The film is not without its glaring weaknesses though, most of which illuminate the stark divide between what Indian mass audiences expect and what Western film audiences will tolerate. The film is too long. At over three hours, there is nothing in the narrative that couldn't have been done in 45+ minutes less time. Foreign audiences will be left scratching their heads at the uncountable in-jokes regarding Tamil film actors, Shankar's own filmography and predilections, and Vikram's own movie history (including a blink and you'll miss it moment with Vikram dancing atop a building in drag, surely a nod to his drag-tastic fight scene in Kanthaswamy). But my main issue, and the one that made me squirm in my seat right up until intermission, is the implicit transphobia of Vikram's character in the film, and how it is used as a way to show him as a stand-up guy who wouldn't stand for all that.

The ridicule of gays and transgendered people is nothing new in Indian film, or any film, frankly, but the way in which it plays out in the film made me uncomfortable. The more I look at it, the more confused my view becomes, though. The character, Osma Jasmine, is a stylist hired to turn Lingesan from a bodybuilding bumpkin to a fashion plate. Jasmine is played by real life superstar stylist Ojas Rajani, who is also an openly transgendered woman. It's Vikram's reaction to her flirtations, which admittedly do go from playful to desperate, that raised my alarm bells. 

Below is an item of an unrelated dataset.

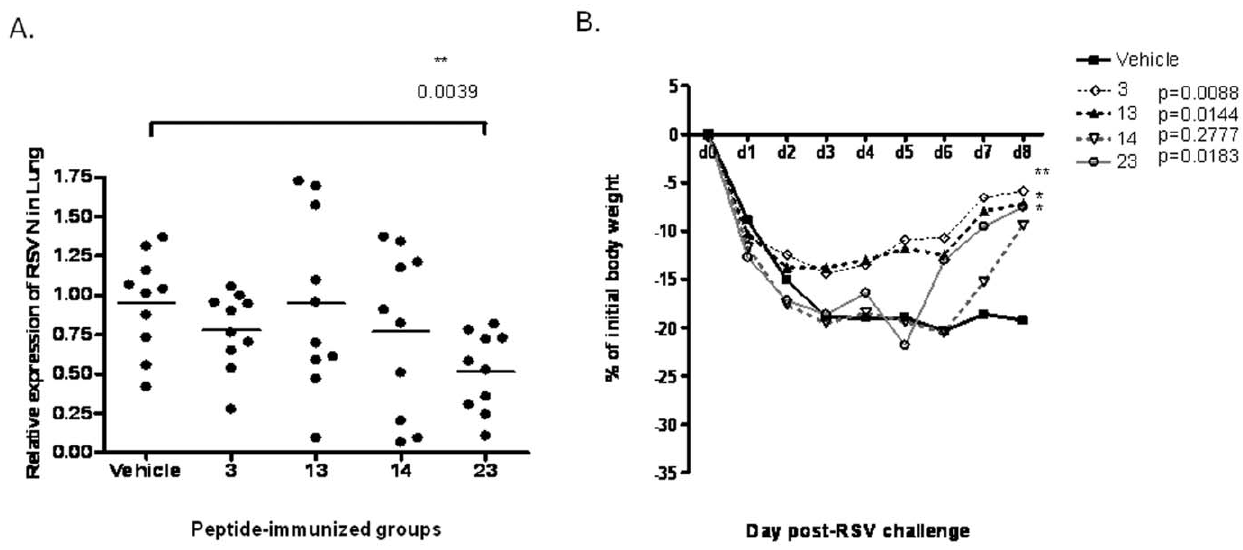
Figure 3. Determination of lung viral load and gain of lost body weight. Mice were immunized twice intranasally with vehicle ( & ), peptide 3 ( e ), peptide 13 ( m ),peptide 14 ( h ), or peptide 23 ( % ) before being intranasally challenged with 10 7 pfu of live RSV B1. (A) The viral load in the lungs of individual mice was determined 4 days after challenge by real-time RT-PCR to quantitate RSV N gene expression as described in the Materials and Methods. 10 mice per group were used and the results are expressed as the relative expression of N gene normalized to GAPDH gene expression for each mouse. *(p , 0.05) indicates they are significantly different from the vehicle-immunized group. (B) The body weight of each mouse was recorded daily for 9 days after virus challenge. Results are expressed as % (mean) for 5 mice in each experimental group. Two independent experiments were performed and data from one is shown. P value , 0.05 calculated for peptide 3, peptide 13, peptide 14, and peptide 23 indicates they are significantly different compared to vehicle-immunized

Lingesan is a country boy, and his reaction to Osma could be justified in that way, however, the film chooses to further justify her villainy by condoning his actions against her and his visible discomfort. At first viewing, it was obvious, but the further away from the film I get, the more complicated the situation becomes. While I could go on forever about my confused feelings regarding this one aspect of the film, I will concede that by the time the second half of the film resumed its breakneck pace, I'd largely allowed myself to get swept back up in the increasingly dramatic story arc.

On the whole, I is an experience that can never fully be appreciated by reading about it. That famous quip comparing the merits of writing about art to dancing about architecture comes to mind. You'll never believe or understand it unless you see it for yourself. Broadly, some would say impossibly, romantic, determined to push the envelope India's cinematic capabilities in every aspect, meticulously and marvelously staged, I is a film that demands your attention, the only question is, will you listen?